Zum Sterben im Hinterhof abgelegt
Mit Knüppeln schlugen die acht Männer auf ihn ein, malträtierten ihn mit Messern, stachen ihm in die Lunge, den Unterbauch, entfernten seine Kopfhaut. Dann ließen sie ihn zum Sterben in einem Hinterhof liegen. Doch Mohammad A. überlebte.
Heute geht es Mohammad A. „erstaunlicherweise“ gut, sagt Rechtsanwalt Aykan Akyildiz, der A. beim Prozess vertritt: Der 19-Jährige ist Nebenkläger.
„Die seelischen Wunden und die Angst vor Racheaktionen ist natürlich noch präsent“, so Akyildiz.
Kontakt zu Sina M. hat Mohammad nicht mehr. „Sie wurde offensichtlich einer Art “Gehirnwäsche“ seitens der Familie unterzogen und hat sich von ihm komplett losgesagt“, so sein Anwalt.

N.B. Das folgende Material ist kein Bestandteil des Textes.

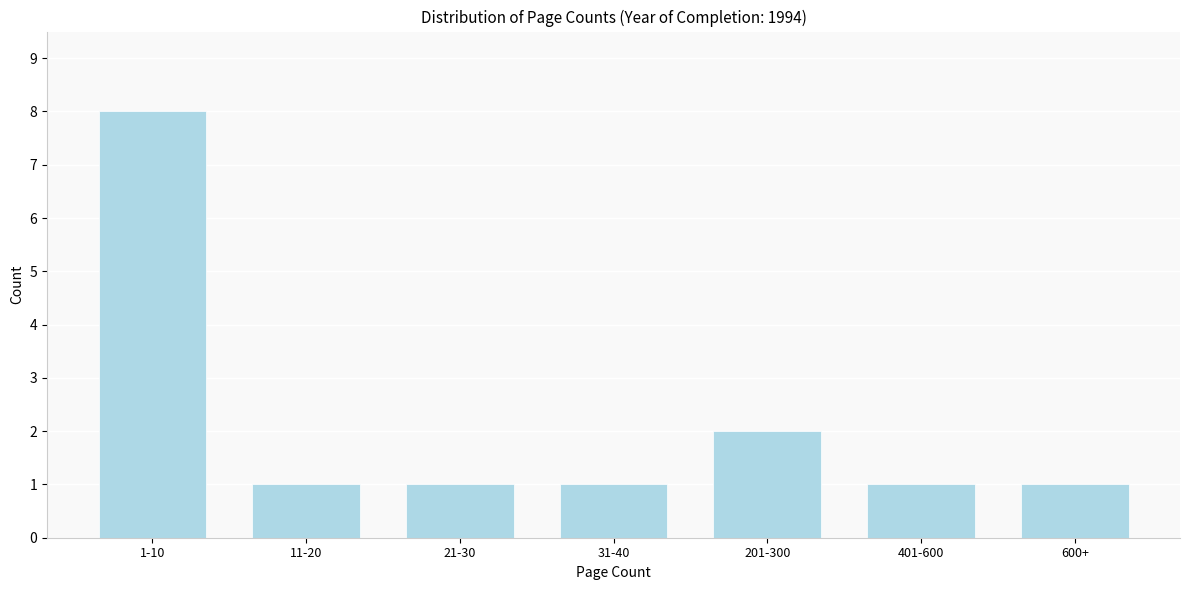

Reading left to right, extract all data points from this chart.

8	1	1	1	2	1	1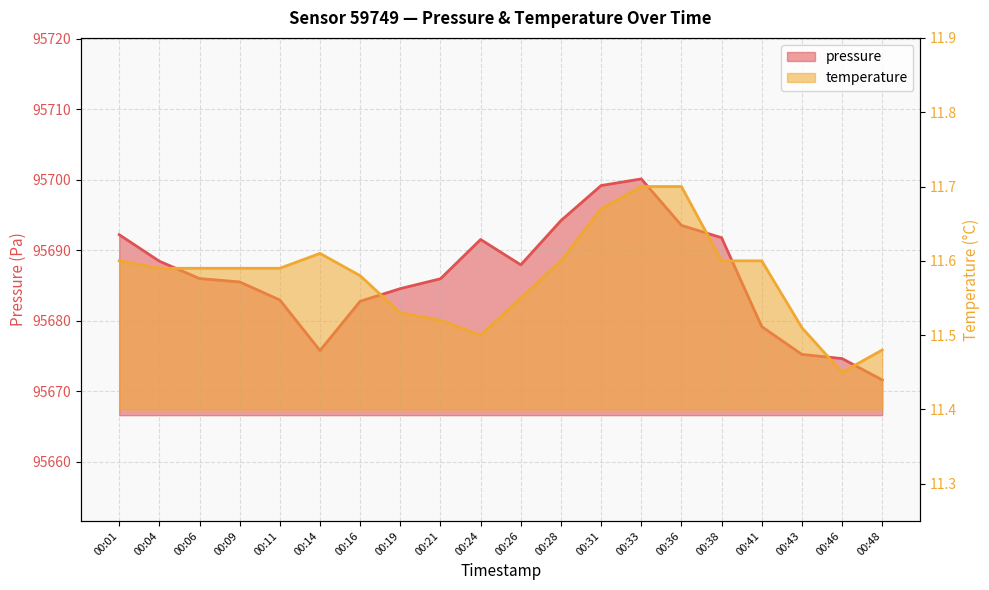

What value does the pressure series have at 00:09?

95685.5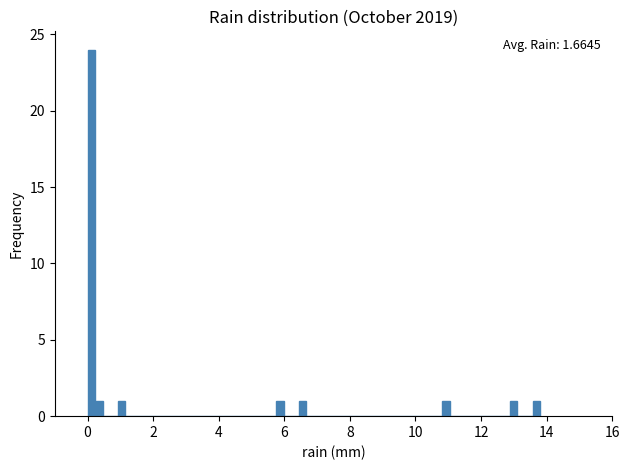

Read against the x-axis, roughly where is the centre of the tallest bar?

0.2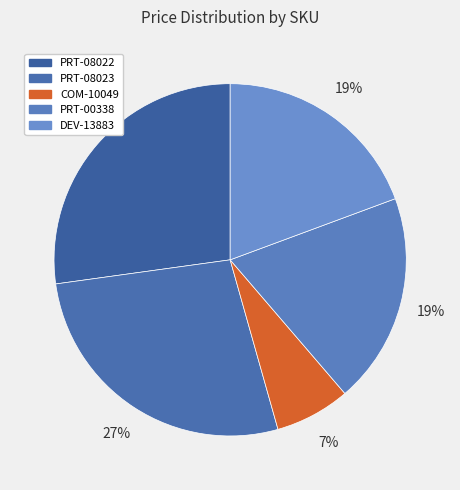

How many slices are in this pie chart?

5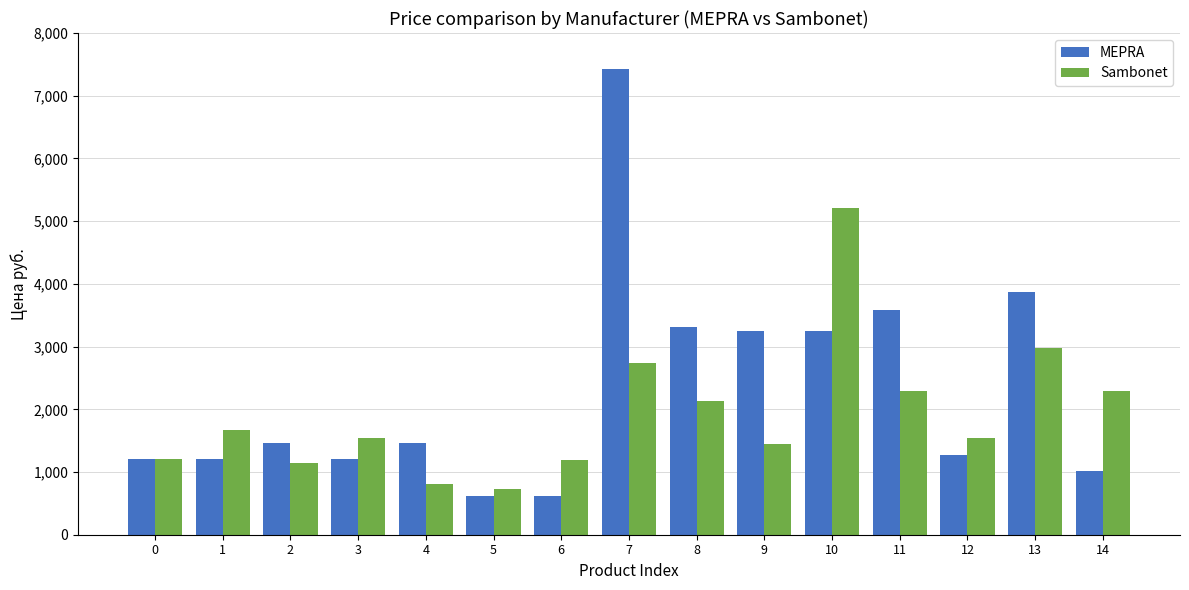

How many bars are there in total?

30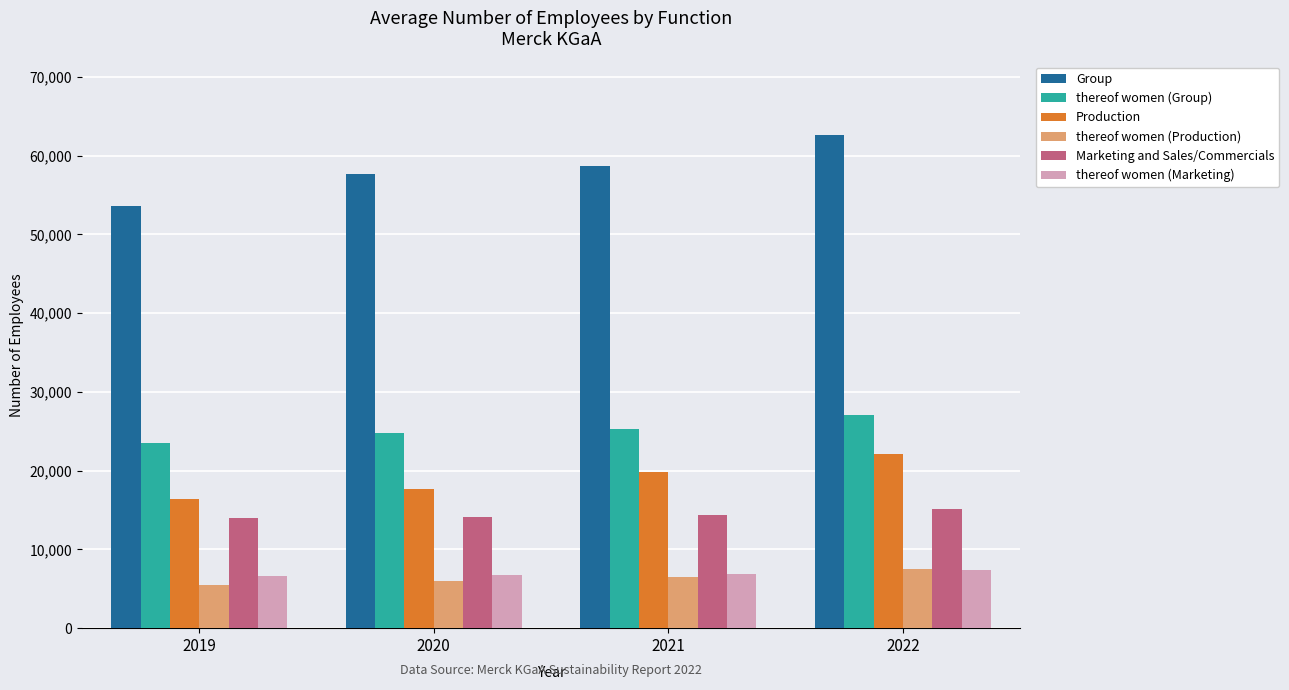

What is the highest value of the thereof women (Marketing) series?

7349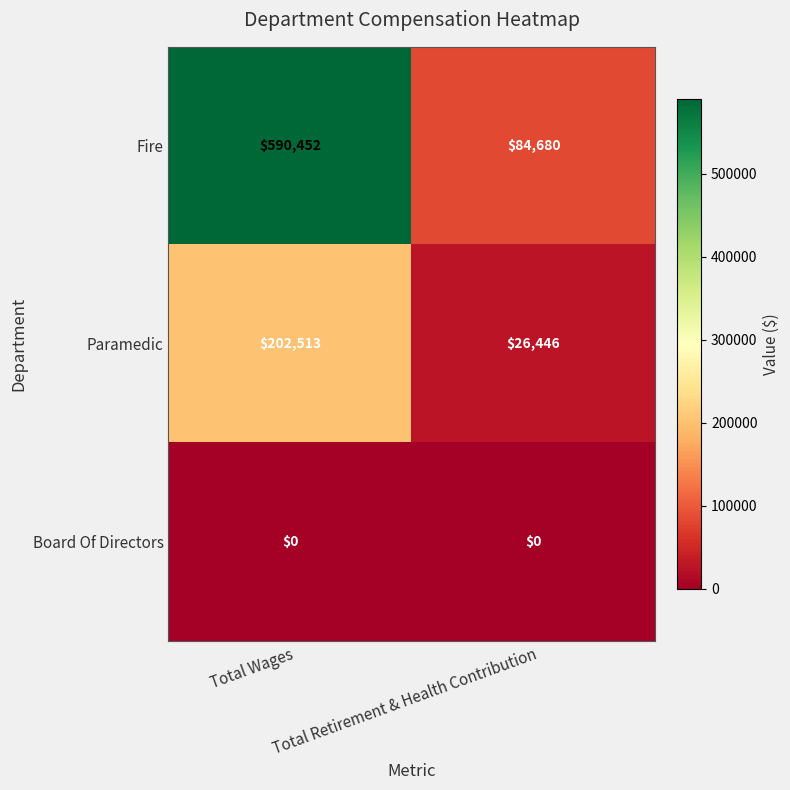

How many data points does each series have?

2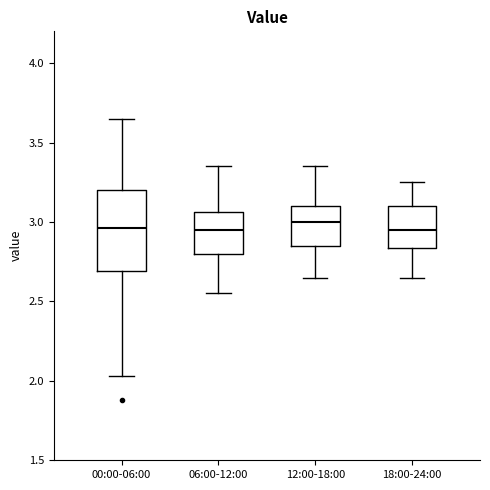

Reading left to right, read every box against the y-axis: the position of its median line, the range the box covers, and the ends of its whiskers. The values are not printed on the chart, so give them approximately, as read against the axis.

00:00-06:00: median 2.95, box 2.70 to 3.20, whiskers 2.05 to 3.65
06:00-12:00: median 2.95, box 2.80 to 3.05, whiskers 2.55 to 3.35
12:00-18:00: median 3.00, box 2.85 to 3.10, whiskers 2.65 to 3.35
18:00-24:00: median 2.95, box 2.85 to 3.10, whiskers 2.65 to 3.25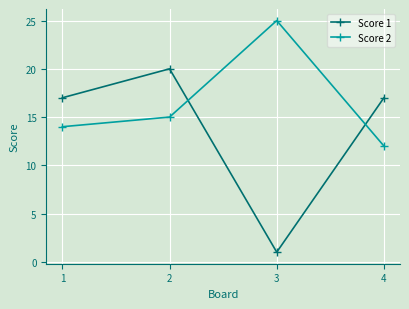

Reading right to left, transcribe all the data shown in this chart.

Score 1: 4=17	3=1	2=20	1=17
Score 2: 4=12	3=25	2=15	1=14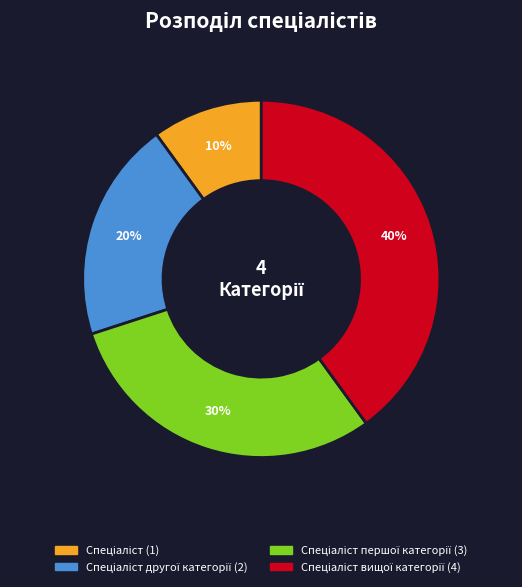

How many slices are in this pie chart?

4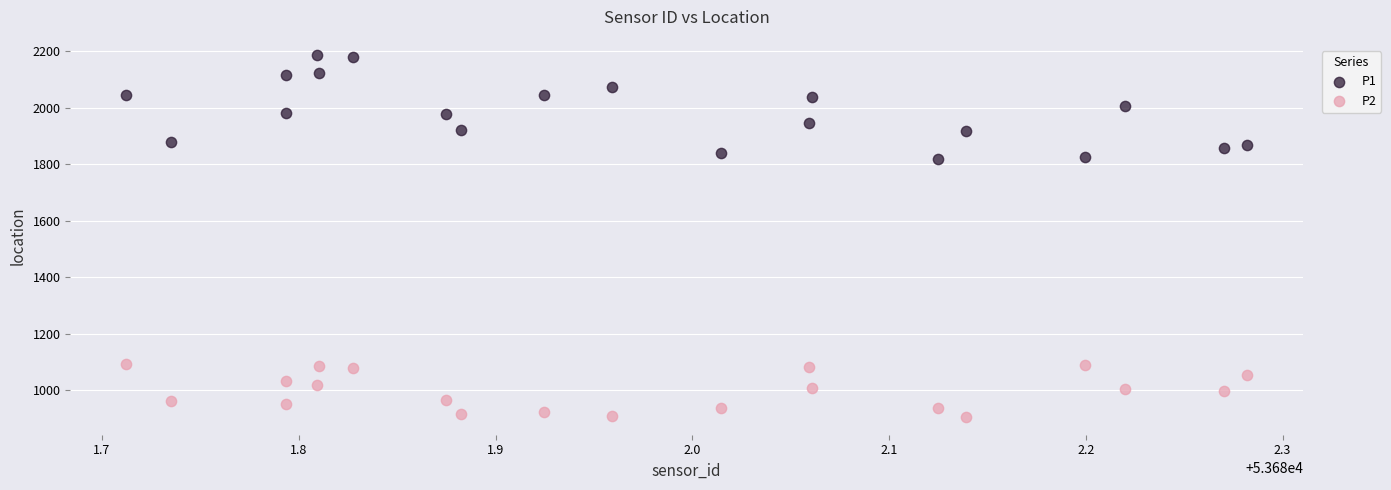

Which series contains the highest Y value?

P1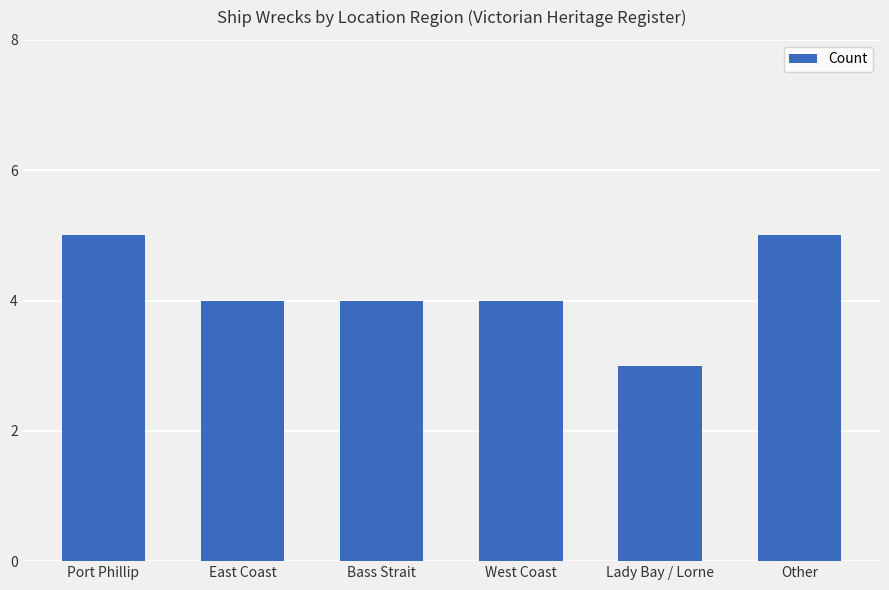

What is the greatest value displayed?

5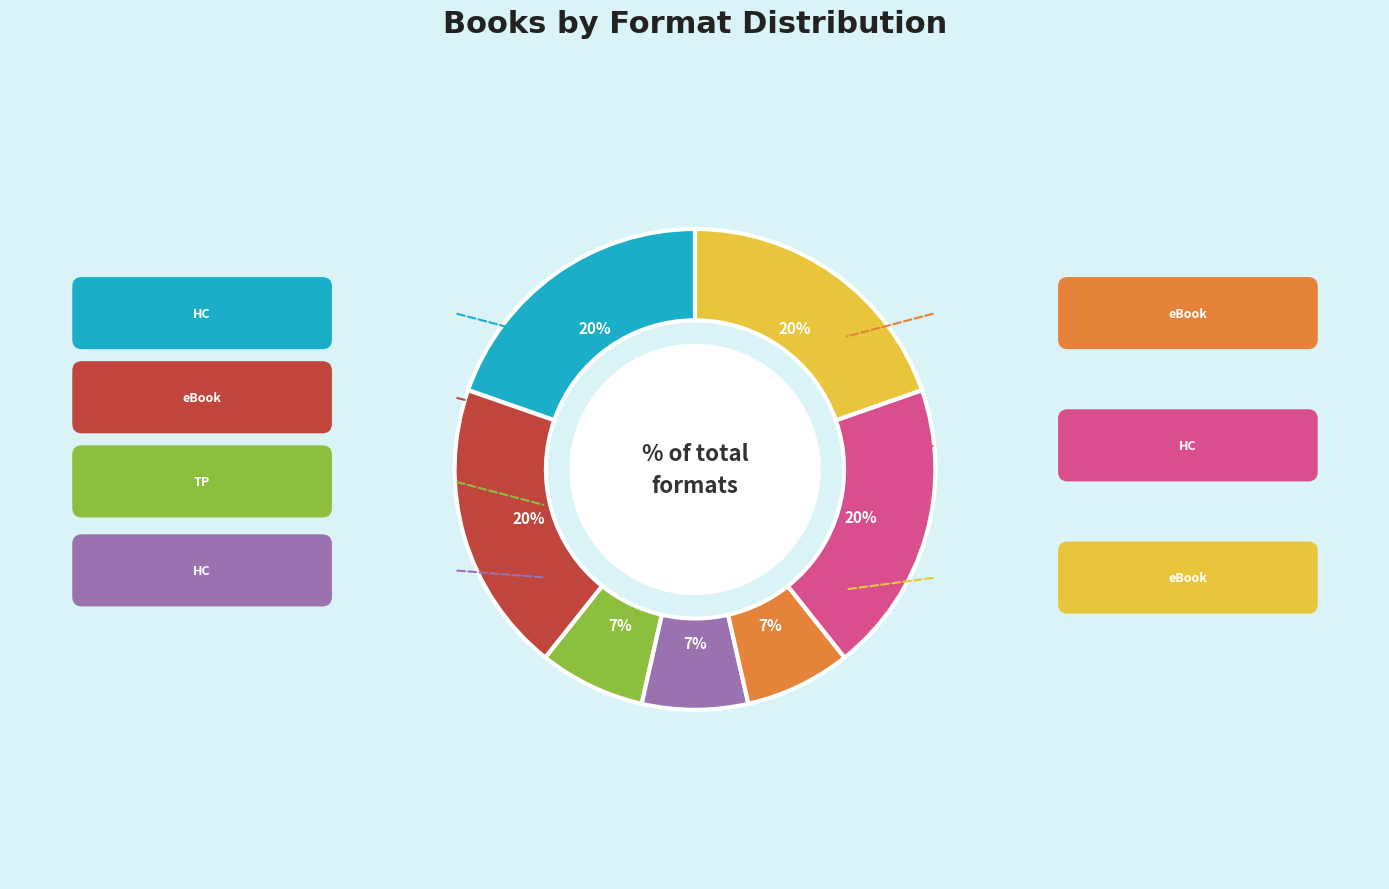

Does any single category account for the majority?

No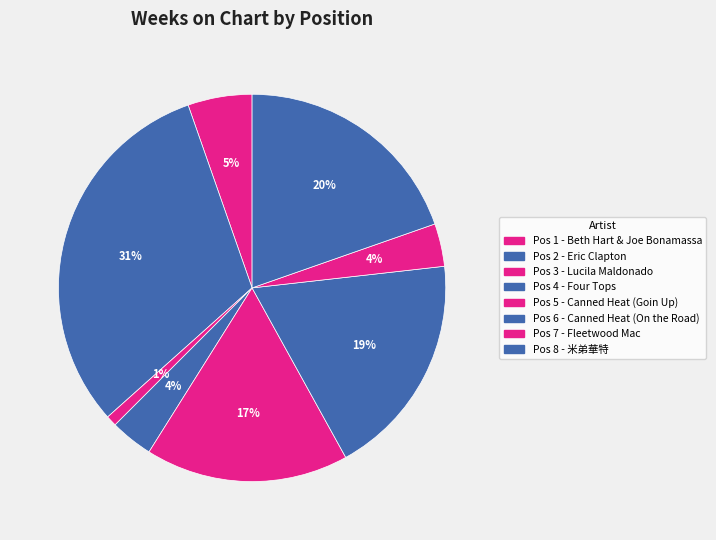

How many slices are in this pie chart?

8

Mutter und Tante sollen treibende Kräfte des Komplotts sein
Zwei Frauen gelten als treibende Kräfte im Hintergrund: Sinas Mutter und ihre Tante – Muzgin M. (39) und Gulistan A. (47). Gulistan A. soll den Tod von Mohammad A. „verlangt“ haben, so ein Sprecher des Landgerichts Essen gegenüber DER WESTEN.
Einige der Täter haben einen Flüchtlingsstatus, leben noch nicht lange in Deutschland. Andere wohnen schon lange hier: Gulistan A. etwa lebt seit 2002 in Deutschland.